● **YOUR ASSIGNMENT**: Take each line of the entries below that contains "Table" and copy it.

● **DATASET RECORDS**:
****************************************

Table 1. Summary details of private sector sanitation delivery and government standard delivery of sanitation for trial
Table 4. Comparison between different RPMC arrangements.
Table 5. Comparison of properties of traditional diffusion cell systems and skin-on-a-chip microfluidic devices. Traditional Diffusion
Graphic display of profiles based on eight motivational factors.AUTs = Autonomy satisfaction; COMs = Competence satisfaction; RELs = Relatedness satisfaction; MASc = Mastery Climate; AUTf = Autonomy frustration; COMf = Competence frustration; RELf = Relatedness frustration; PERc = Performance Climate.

****************************************

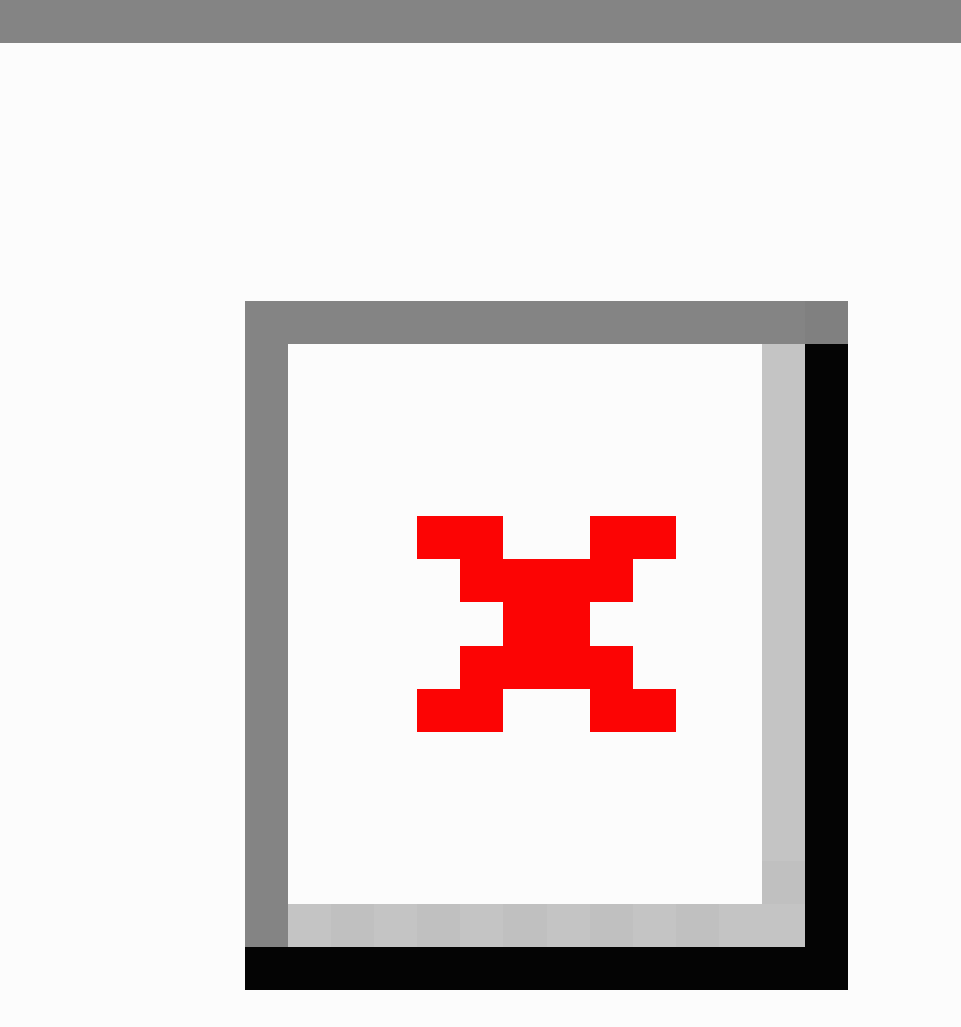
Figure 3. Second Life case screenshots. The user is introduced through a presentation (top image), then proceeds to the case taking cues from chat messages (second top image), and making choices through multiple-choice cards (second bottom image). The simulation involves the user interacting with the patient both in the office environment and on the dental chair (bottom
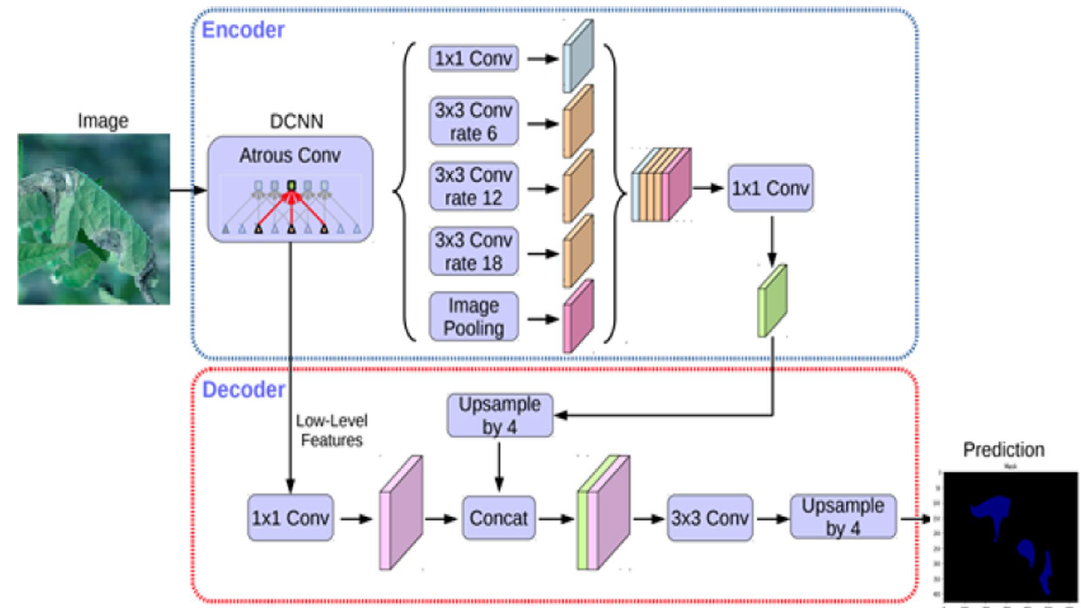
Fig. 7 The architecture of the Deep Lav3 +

****************************************

● **TASK ANSWER**:
Table 1. Summary details of private sector sanitation delivery and government standard delivery of sanitation for trial
Table 4. Comparison between different RPMC arrangements.
Table 5. Comparison of properties of traditional diffusion cell systems and skin-on-a-chip microfluidic devices. Traditional Diffusion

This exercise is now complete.